In many respects I appear to be, as O am, highly privileged. I’m white, cisgendered, privately educated, and I’m in a stable mixed-gender relationship. But there are two ways I’m not privileged. I’m bisexual, which is awesome but frustrating. And then there’s the subject of this post: I have a chronic debilitating illness. I’ve had it all my adult life, and I still don’t know what it is. It’s been classed as Irritable Bowel Syndrome, which is a diagnosis of exclusion – in other words, they’ve ruled out lots of things, and slapped a descriptive label on what’s left. No-one has proposed any sort of causal mechanism for my symptoms, which are now mostly worse than ever. I discovered the most effective drug for symptomatic relief myself, quite by accident.
The symptoms are invisible and unpleasant: wildly variable gut function and dysfunction, shooting muscle pains, and near-perpetual exhaustion. The gut trouble is extremely uncomfortable, socially embarassing, and makes me very worried about my attractiveness. (As far as I know it’s very rarely even noticeable to others, but I can’t escape the self-consciousness.) The tiredness hampers me in my professional work and my domestic tasks including childcare. It’s much more debilitating, day by day, than my intermittent poor mental health. And it never gets any better.

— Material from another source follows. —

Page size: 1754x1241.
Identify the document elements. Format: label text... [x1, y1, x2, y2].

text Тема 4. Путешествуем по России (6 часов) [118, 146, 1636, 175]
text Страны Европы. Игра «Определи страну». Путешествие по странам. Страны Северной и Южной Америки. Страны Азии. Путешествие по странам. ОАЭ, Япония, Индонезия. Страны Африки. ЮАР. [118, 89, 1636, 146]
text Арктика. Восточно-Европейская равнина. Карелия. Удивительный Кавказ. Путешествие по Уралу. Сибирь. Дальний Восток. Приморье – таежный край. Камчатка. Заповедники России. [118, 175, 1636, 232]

My previous employer sent me to see Occupational Health, just as my current employers are about to. This is supposed to be a form of support, but it serves mainly to make one feel guilty for being ill, as though being incapacitated was a matter of volition. The previous Occupational Health doctor required me to trek up to Harley Street to be told that it wasn’t IBS (without any tests to check this). He also flatly informed me that my condition could not be regarded as a disability in law, despite the Disability Discrimination Act (now the Equalities Act) saying so in black and white. That meant his official advice to my employers was that they didn’t have to do a damn thing to help me manage my condition. I’m very much afraid the same is about to happen again.
I’m a union member, which has helped me in the past. I’d recommend union membership to almost anyone. The simple fact of being a prominent trades unionist was excellent leverage for getting small adjustments made. But my current employer does not recognise any unions. It has a ridiculous sockpuppet entity that it calls a staff consultation group, but it’s independent of management in the same way the Press Complaints Commission is independent of newspaper editors. And my illness means I can’t muster the energy to organise a union branch from scratch myself. And thanks to legal aid cuts, I couldn’t afford to take my employers to an employment tribunal if I needed to.

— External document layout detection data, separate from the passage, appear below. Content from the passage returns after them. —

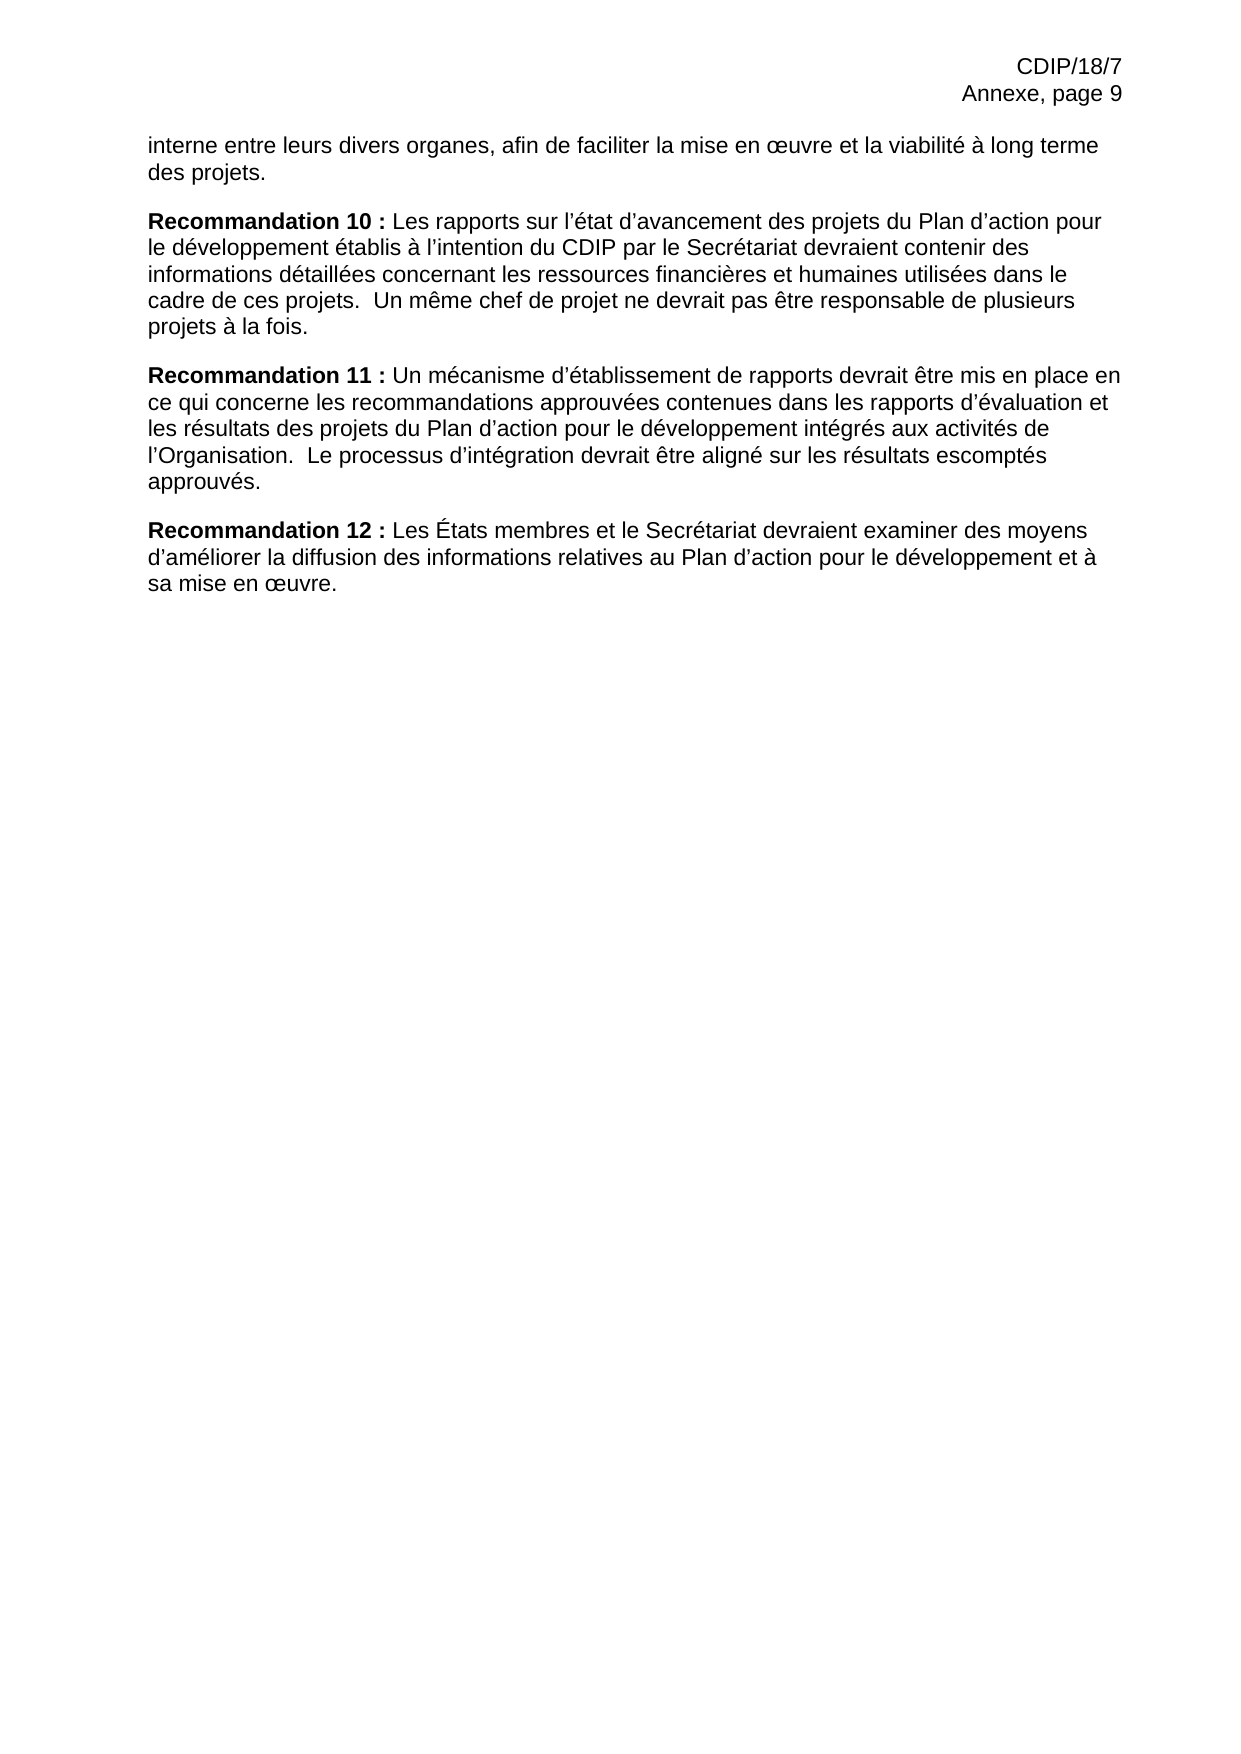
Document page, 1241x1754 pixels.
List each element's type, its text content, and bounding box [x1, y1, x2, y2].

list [148, 132, 1122, 185]
list Recommandation 11 : Un mécanisme d’établissement de rapports devrait être mis en place en ce qui concerne les recommandations approuvées contenues dans les rapports d’évaluation et les résultats des projets du Plan d’action pour le développement intégrés aux activités de l’Organisation. Le processus d’intégration devrait être aligné sur les résultats escomptés approuvés. [148, 362, 1122, 494]
list Recommandation 12 : Les États membres et le Secrétariat devraient examiner des moyens d’améliorer la diffusion des informations relatives au Plan d’action pour le développement et à sa mise en œuvre. [148, 517, 1122, 596]
list Recommandation 10 : Les rapports sur l’état d’avancement des projets du Plan d’action pour le développement établis à l’intention du CDIP par le Secrétariat devraient contenir des informations détaillées concernant les ressources financières et humaines utilisées dans le cadre de ces projets. Un même chef de projet ne devrait pas être responsable de plusieurs projets à la fois. [148, 208, 1122, 339]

The side-effects suck too. I have a fairly substantial appetite, but eating only barely keeps me going. I find it a tremendous struggle to keep my weight above ‘underweight’ for my height. One day a fortnight ago I was so hungry I ate five meals, and still suffered a fainting fit that evening. Anyone who thinks it’s wonderful that I can eat what I want and not gain weight will be lucky to escape as the recipient of merely a hard stare. Similarly, the effects of my illness on my private life and inhibitions are at least as profound as the effect of five years of Catholic high school.

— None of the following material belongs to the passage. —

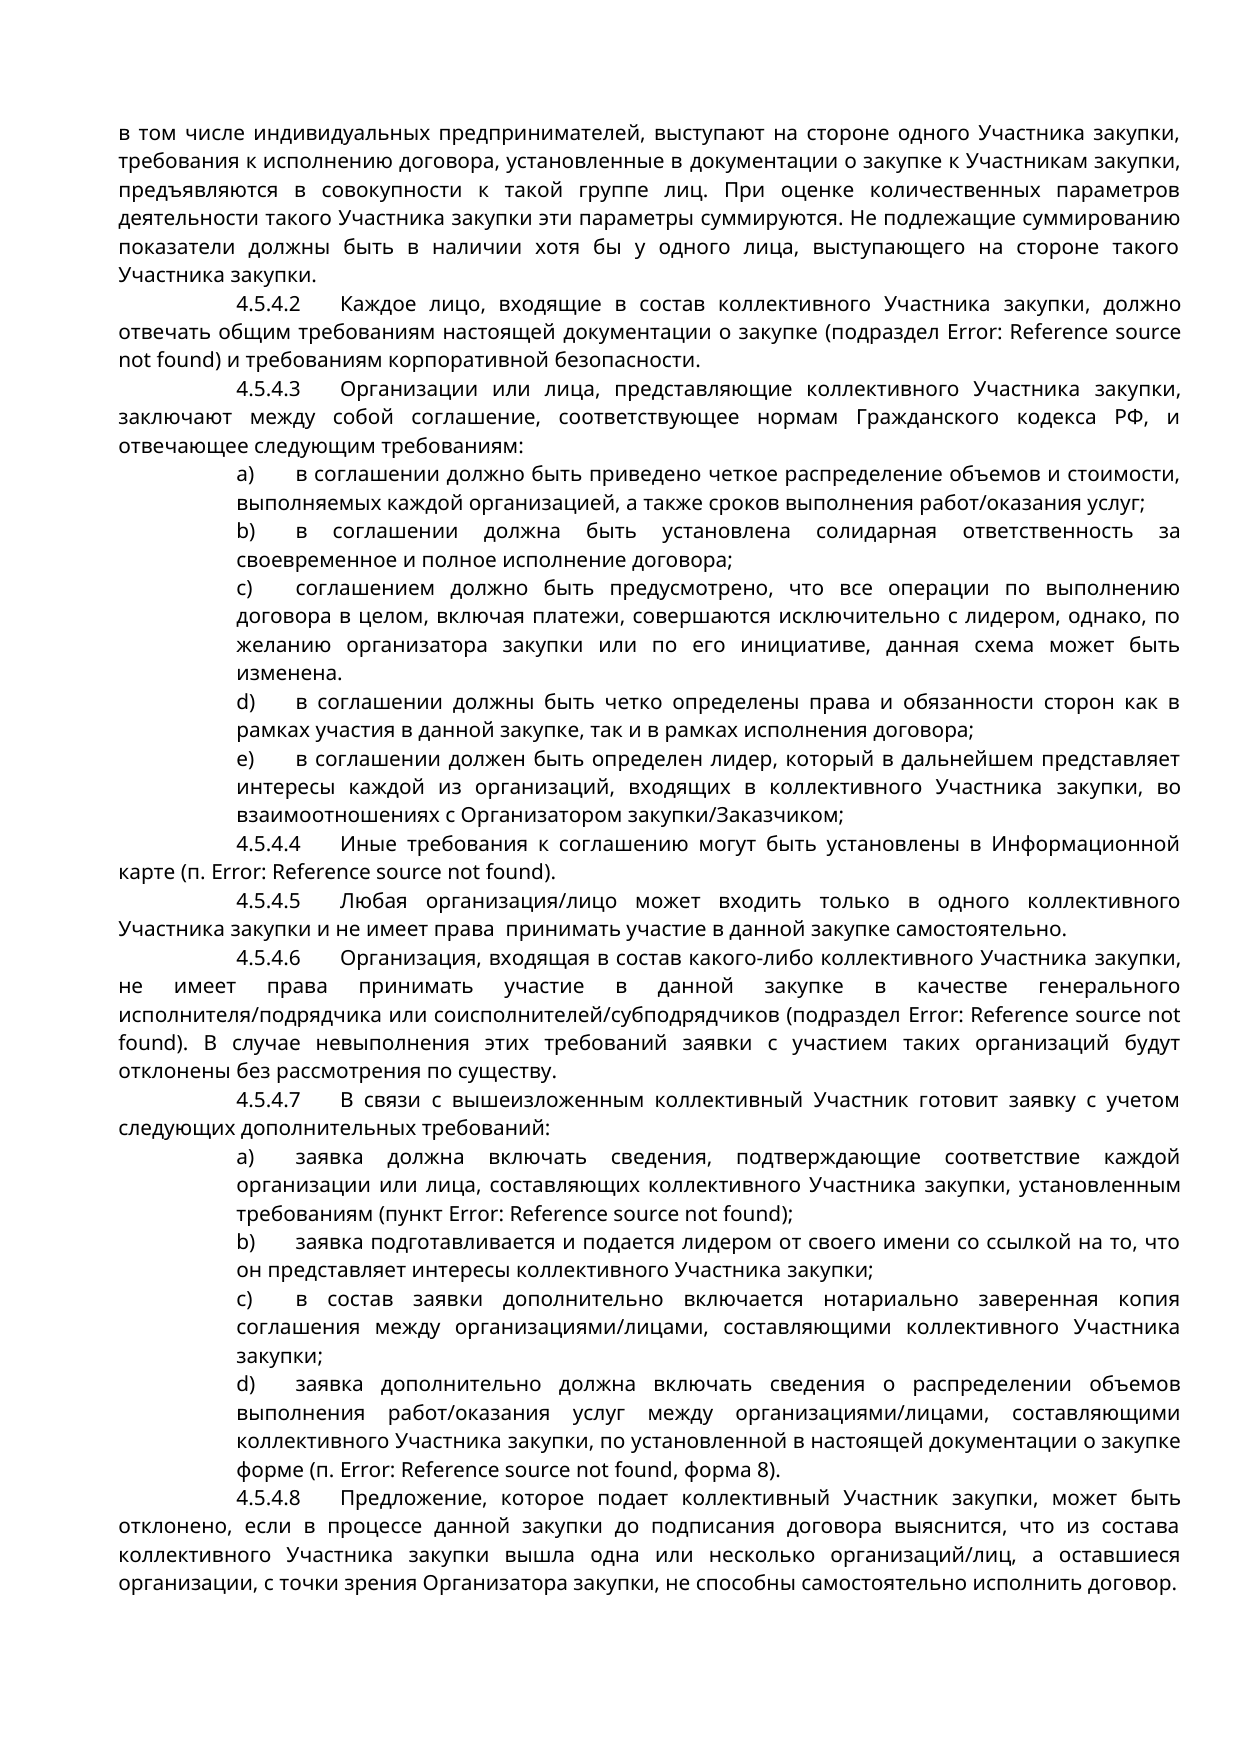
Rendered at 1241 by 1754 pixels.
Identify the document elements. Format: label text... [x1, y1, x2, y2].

text Каждое лицо, входящие в состав коллективного Участника закупки, должно отвечать общим требованиям настоящей документации о закупке (подраздел 4.5) и требованиям корпоративной безопасности. [118, 289, 1181, 374]
text Организация, входящая в состав какого-либо коллективного Участника закупки, не имеет права принимать участие в данной закупке в качестве генерального исполнителя/подрядчика или соисполнителей/субподрядчиков (подраздел 4.5.3). В случае невыполнения этих требований заявки с участием таких организаций будут отклонены без рассмотрения по существу. [118, 943, 1181, 1085]
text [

Next month I go to see a gastroenterologist to try and refine my diagnosis. (Thanks, NHS!) But knowledge won’t make me less disabled, just as passing that knowledge on to others won’t automatically make them stop making my life difficult. Having an invisible disability sucks, and there’s no support charity for diseases that have no name. I’m lucky that my many forms of privilege give me opportunities to fight back, but they don’t make it OK. It may very well never be OK.